Так и получается. Пригласи ее в кафе, на люди, ведь и у нее есть душа, совсем как у мужчины, и ей хочется пойти куда-нибудь, немного спиртного, ужин, и веди куда хочешь. И пусть все видят ее свитер, или новую мини-юбку, или голубые тени на веках, или просто походку, а потом домой — к себе, к ней, где удобнее. Разве возможно, чтобы она была не как все? Психоз? Сон? Фикция?.. Там он ее разденет, она будет словно в полусне, а захочет — завтра и не узнает его…

С тех пор он часто видел Зинку, она приходила всякий раз с другим, так ему казалось. Она ни разу с ним не поздоровалась, даже взглядом не удостоила, всегда улыбалась, поглощенная разговором, она просто не могла его заметить, или снова ему казалось? А если бы она его узнала? Он представлял себе такой диалог:

«Я видел тебя ночью в кафе, с тем, в желтой куртке, ты хорошо выглядела». — «Кого? Меня? Я была в кафе?» — «Да, и очень хорошо выглядела, и он красив».

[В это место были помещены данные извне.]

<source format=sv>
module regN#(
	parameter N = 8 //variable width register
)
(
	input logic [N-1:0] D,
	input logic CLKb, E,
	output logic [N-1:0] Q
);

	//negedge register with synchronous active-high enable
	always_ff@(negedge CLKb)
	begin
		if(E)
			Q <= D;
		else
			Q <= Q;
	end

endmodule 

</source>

Конечно, она не призналась бы и, если бы Шерафуддин продолжал настаивать, спросила: «Ну, если ты утверждаешь, как же я выглядела?» — «Да как тебе сказать, голова, туловище и ноги, это я разглядел». — «Глупости, голова, туловище и ноги есть у каждой». — «Я имею в виду, твоя голова, твое туловище, твои ноги». — «Глупости, я тебя умоляю, я была с прической?» — «Конечно, как же иначе?» — «Вот видишь, а я никогда не делаю прически». — «Ты никогда не делаешь прически, ты носишь парик». — «Нет, не ношу! — злобно выкрикнула бы она. — Какой еще парик!» — «Я думал, это модно».

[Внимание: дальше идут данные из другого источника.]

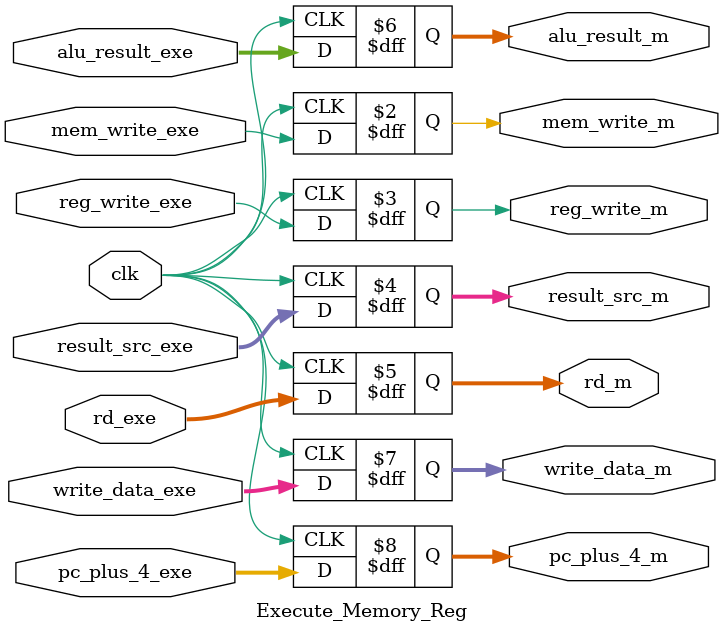
<source format=v>
`timescale 1ns / 1ps

module Execute_Memory_Reg(

	input	wire			clk			,
	input 	wire			mem_write_exe	,
	input 	wire			reg_write_exe	,
	input 	wire	[1:0] 	result_src_exe	,
	input 	wire	[4:0] 	rd_exe		,
	input 	wire	[31:0] 	alu_result_exe , 
	input 	wire	[31:0]	write_data_exe ,
	input 	wire	[31:0]  pc_plus_4_exe 	,
    
    output 	reg 			mem_write_m  ,
    output 	reg 			reg_write_m  ,
    output	reg 	[1:0] 	result_src_m ,
    output 	reg 	[4:0] 	rd_m		,
    output reg 		[31:0] 	alu_result_m	, 
    output reg 		[31:0] 	write_data_m	, 
    output reg 		[31:0] 	pc_plus_4_m	
);

    
    
always @(posedge clk)
begin
    alu_result_m 	<= 	alu_result_exe 	;
    write_data_m 	<= 	write_data_exe	;
    rd_m         	<= 	rd_exe			;
    pc_plus_4_m  	<= 	pc_plus_4_exe 	;
    reg_write_m  	<= 	reg_write_exe	;
    result_src_m 	<= 	result_src_exe	;
    mem_write_m  	<= 	mem_write_exe	;	  	        
end
endmodule

</source>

Она бы расспрашивала, что еще было на ней, и он ответил бы: «Что-то с красным воротником». — «А вот и нет, на мне был толстый шерстяной свитер». — «Точно, именно свитер». — «Но не в кафе, не в кафе!..»

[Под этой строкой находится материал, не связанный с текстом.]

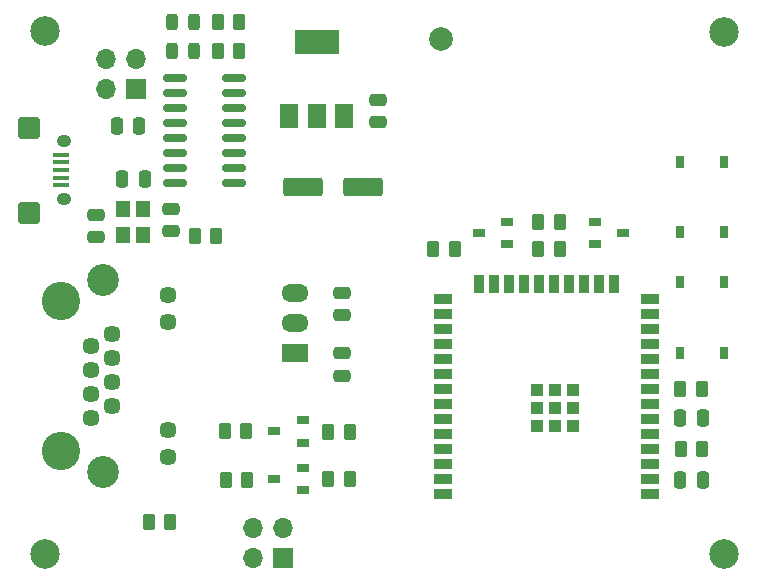
<source format=gts>
G04 #@! TF.GenerationSoftware,KiCad,Pcbnew,(6.0.8-1)-1*
G04 #@! TF.CreationDate,2022-10-25T17:52:04+02:00*
G04 #@! TF.ProjectId,ithowifi_4l,6974686f-7769-4666-995f-346c2e6b6963,rev?*
G04 #@! TF.SameCoordinates,Original*
G04 #@! TF.FileFunction,Soldermask,Top*
G04 #@! TF.FilePolarity,Negative*
%FSLAX46Y46*%
G04 Gerber Fmt 4.6, Leading zero omitted, Abs format (unit mm)*
G04 Created by KiCad (PCBNEW (6.0.8-1)-1) date 2022-10-25 17:52:04*
%MOMM*%
%LPD*%
G01*
G04 APERTURE LIST*
G04 Aperture macros list*
%AMRoundRect*
0 Rectangle with rounded corners*
0 $1 Rounding radius*
0 $2 $3 $4 $5 $6 $7 $8 $9 X,Y pos of 4 corners*
0 Add a 4 corners polygon primitive as box body*
4,1,4,$2,$3,$4,$5,$6,$7,$8,$9,$2,$3,0*
0 Add four circle primitives for the rounded corners*
1,1,$1+$1,$2,$3*
1,1,$1+$1,$4,$5*
1,1,$1+$1,$6,$7*
1,1,$1+$1,$8,$9*
0 Add four rect primitives between the rounded corners*
20,1,$1+$1,$2,$3,$4,$5,0*
20,1,$1+$1,$4,$5,$6,$7,0*
20,1,$1+$1,$6,$7,$8,$9,0*
20,1,$1+$1,$8,$9,$2,$3,0*%
G04 Aperture macros list end*
%ADD10C,3.250000*%
%ADD11C,1.446000*%
%ADD12C,2.700000*%
%ADD13R,1.500000X0.900000*%
%ADD14R,0.900000X1.500000*%
%ADD15R,1.050000X1.050000*%
%ADD16RoundRect,0.250000X0.262500X0.450000X-0.262500X0.450000X-0.262500X-0.450000X0.262500X-0.450000X0*%
%ADD17R,1.700000X1.700000*%
%ADD18O,1.700000X1.700000*%
%ADD19RoundRect,0.250000X-0.475000X0.250000X-0.475000X-0.250000X0.475000X-0.250000X0.475000X0.250000X0*%
%ADD20RoundRect,0.250000X-0.262500X-0.450000X0.262500X-0.450000X0.262500X0.450000X-0.262500X0.450000X0*%
%ADD21C,2.500000*%
%ADD22R,1.350000X0.400000*%
%ADD23RoundRect,0.273000X-0.677000X0.637000X-0.677000X-0.637000X0.677000X-0.637000X0.677000X0.637000X0*%
%ADD24O,1.250000X1.050000*%
%ADD25RoundRect,0.250000X0.250000X0.475000X-0.250000X0.475000X-0.250000X-0.475000X0.250000X-0.475000X0*%
%ADD26R,1.000000X0.700000*%
%ADD27R,1.500000X2.000000*%
%ADD28R,3.800000X2.000000*%
%ADD29R,2.300000X1.500000*%
%ADD30O,2.300000X1.500000*%
%ADD31RoundRect,0.250000X-1.412500X-0.550000X1.412500X-0.550000X1.412500X0.550000X-1.412500X0.550000X0*%
%ADD32RoundRect,0.250000X-0.250000X-0.475000X0.250000X-0.475000X0.250000X0.475000X-0.250000X0.475000X0*%
%ADD33R,0.750000X1.000000*%
%ADD34RoundRect,0.243750X-0.243750X-0.456250X0.243750X-0.456250X0.243750X0.456250X-0.243750X0.456250X0*%
%ADD35RoundRect,0.150000X-0.825000X-0.150000X0.825000X-0.150000X0.825000X0.150000X-0.825000X0.150000X0*%
%ADD36R,1.200000X1.400000*%
%ADD37C,2.000000*%
%ADD38RoundRect,0.250000X0.475000X-0.250000X0.475000X0.250000X-0.475000X0.250000X-0.475000X-0.250000X0*%
G04 APERTURE END LIST*
D10*
X56832500Y-132256500D03*
X56832500Y-144956500D03*
D11*
X59372500Y-142176500D03*
X61152500Y-141156500D03*
X59372500Y-140136500D03*
X61152500Y-139116500D03*
X59372500Y-138096500D03*
X61152500Y-137076500D03*
X59372500Y-136056500D03*
X61152500Y-135036500D03*
X65962500Y-145466500D03*
X65962500Y-143176500D03*
X65962500Y-134036500D03*
X65962500Y-131746500D03*
D12*
X60392500Y-130476500D03*
X60392500Y-146736500D03*
D13*
X106743200Y-148615406D03*
X106743200Y-147345406D03*
X106743200Y-146075406D03*
X106743200Y-144805406D03*
X106743200Y-143535406D03*
X106743200Y-142265406D03*
X106743200Y-140995406D03*
X106743200Y-139725406D03*
X106743200Y-138455406D03*
X106743200Y-137185406D03*
X106743200Y-135915406D03*
X106743200Y-134645406D03*
X106743200Y-133375406D03*
X106743200Y-132105406D03*
D14*
X103713200Y-130855406D03*
X102443200Y-130855406D03*
X101173200Y-130855406D03*
X99903200Y-130855406D03*
X98633200Y-130855406D03*
X97363200Y-130855406D03*
X96093200Y-130855406D03*
X94823200Y-130855406D03*
X93553200Y-130855406D03*
X92283200Y-130855406D03*
D13*
X89243200Y-132105406D03*
X89243200Y-133375406D03*
X89243200Y-134645406D03*
X89243200Y-135915406D03*
X89243200Y-137185406D03*
X89243200Y-138455406D03*
X89243200Y-139725406D03*
X89243200Y-140995406D03*
X89243200Y-142265406D03*
X89243200Y-143535406D03*
X89243200Y-144805406D03*
X89243200Y-146075406D03*
X89243200Y-147345406D03*
X89243200Y-148615406D03*
D15*
X98673200Y-141275406D03*
X97148200Y-139750406D03*
X100198200Y-141275406D03*
X100198200Y-139750406D03*
X97148200Y-142800406D03*
X100198200Y-142800406D03*
X98673200Y-139750406D03*
X97148200Y-141275406D03*
X98673200Y-142800406D03*
D16*
X111131500Y-139734000D03*
X109306500Y-139734000D03*
D17*
X75666600Y-154025600D03*
D18*
X73126600Y-154025600D03*
X75666600Y-151485600D03*
X73126600Y-151485600D03*
D19*
X80645000Y-131572000D03*
X80645000Y-133472000D03*
D20*
X109330000Y-144754600D03*
X111155000Y-144754600D03*
D16*
X90200000Y-127855000D03*
X88375000Y-127855000D03*
D21*
X55482000Y-109381000D03*
D22*
X56853200Y-119868000D03*
X56853200Y-120518000D03*
X56853200Y-121168000D03*
X56853200Y-121818000D03*
X56853200Y-122468000D03*
D23*
X54178200Y-124768000D03*
D24*
X57078200Y-123593000D03*
D23*
X54178200Y-117568000D03*
D24*
X57078200Y-118743000D03*
D25*
X111182000Y-147412500D03*
X109282000Y-147412500D03*
D26*
X77338202Y-144234092D03*
X77338202Y-142334092D03*
X74938202Y-143284092D03*
X77338200Y-148296600D03*
X77338200Y-146396600D03*
X74938200Y-147346600D03*
D20*
X79476200Y-147320000D03*
X81301200Y-147320000D03*
X79476200Y-143319500D03*
X81301200Y-143319500D03*
D16*
X72620700Y-147372000D03*
X70795700Y-147372000D03*
X70024000Y-126746000D03*
X68199000Y-126746000D03*
D27*
X76211400Y-116599500D03*
X78511400Y-116599500D03*
D28*
X78511400Y-110299500D03*
D27*
X80811400Y-116599500D03*
D16*
X66103300Y-150977600D03*
X64278300Y-150977600D03*
D29*
X76654900Y-136686000D03*
D30*
X76654900Y-134146000D03*
X76654900Y-131606000D03*
D21*
X113013000Y-109508000D03*
X113013000Y-153704000D03*
X55482000Y-153704000D03*
D16*
X72568200Y-143243500D03*
X70743200Y-143243500D03*
D19*
X80670400Y-136682400D03*
X80670400Y-138582400D03*
X83743800Y-115194000D03*
X83743800Y-117094000D03*
D16*
X99090000Y-127855000D03*
X97265000Y-127855000D03*
D26*
X94655000Y-127442000D03*
X94655000Y-125542000D03*
X92255000Y-126492000D03*
X102050000Y-125542000D03*
X102050000Y-127442000D03*
X104450000Y-126492000D03*
D31*
X77396300Y-122631200D03*
X82471300Y-122631200D03*
D20*
X97265000Y-125569000D03*
X99090000Y-125569000D03*
D32*
X109301200Y-142189200D03*
X111201200Y-142189200D03*
D33*
X109250000Y-130638011D03*
X109250000Y-136638011D03*
X113000000Y-136638011D03*
X113000000Y-130638011D03*
D25*
X63942000Y-121920000D03*
X62042000Y-121920000D03*
D19*
X66167000Y-124460000D03*
X66167000Y-126360000D03*
D17*
X63246000Y-114300000D03*
D18*
X60706000Y-114300000D03*
X63246000Y-111760000D03*
X60706000Y-111760000D03*
D25*
X63500000Y-117475000D03*
X61600000Y-117475000D03*
D34*
X66262000Y-108666000D03*
X68137000Y-108666000D03*
D16*
X71962000Y-111092000D03*
X70137000Y-111092000D03*
X71962000Y-108666000D03*
X70137000Y-108666000D03*
D35*
X66538400Y-113414600D03*
X66538400Y-114684600D03*
X66538400Y-115954600D03*
X66538400Y-117224600D03*
X66538400Y-118494600D03*
X66538400Y-119764600D03*
X66538400Y-121034600D03*
X66538400Y-122304600D03*
X71488400Y-122304600D03*
X71488400Y-121034600D03*
X71488400Y-119764600D03*
X71488400Y-118494600D03*
X71488400Y-117224600D03*
X71488400Y-115954600D03*
X71488400Y-114684600D03*
X71488400Y-113414600D03*
D36*
X62142000Y-124503000D03*
X62142000Y-126703000D03*
X63842000Y-126703000D03*
X63842000Y-124503000D03*
D37*
X89052400Y-110032800D03*
D34*
X66262000Y-111092000D03*
X68137000Y-111092000D03*
D38*
X59817000Y-126868000D03*
X59817000Y-124968000D03*
D33*
X112991593Y-126444000D03*
X112991593Y-120444000D03*
X109241593Y-126444000D03*
X109241593Y-120444000D03*
M02*

</source>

А если все-таки в кафе, если бы ему удалось заставить ее признаться, молодой человек оказался бы ее братом, другой — другим братом и третий — братом, пока у нее не лопнуло бы терпение и она бы не заорала: «Да что ты меня допрашиваешь, как полицейский, расставляешь ловушки?!» И повернулась бы спиной. Она явно образумилась. Он стал ей не нужен. И что хуже всего — именно сейчас, все дело в том, что именно сейчас. Бедняга профессор, в этих делах она сама может быть профессором. Собственно, ничего не случилось, все стало на свои места, все правильно.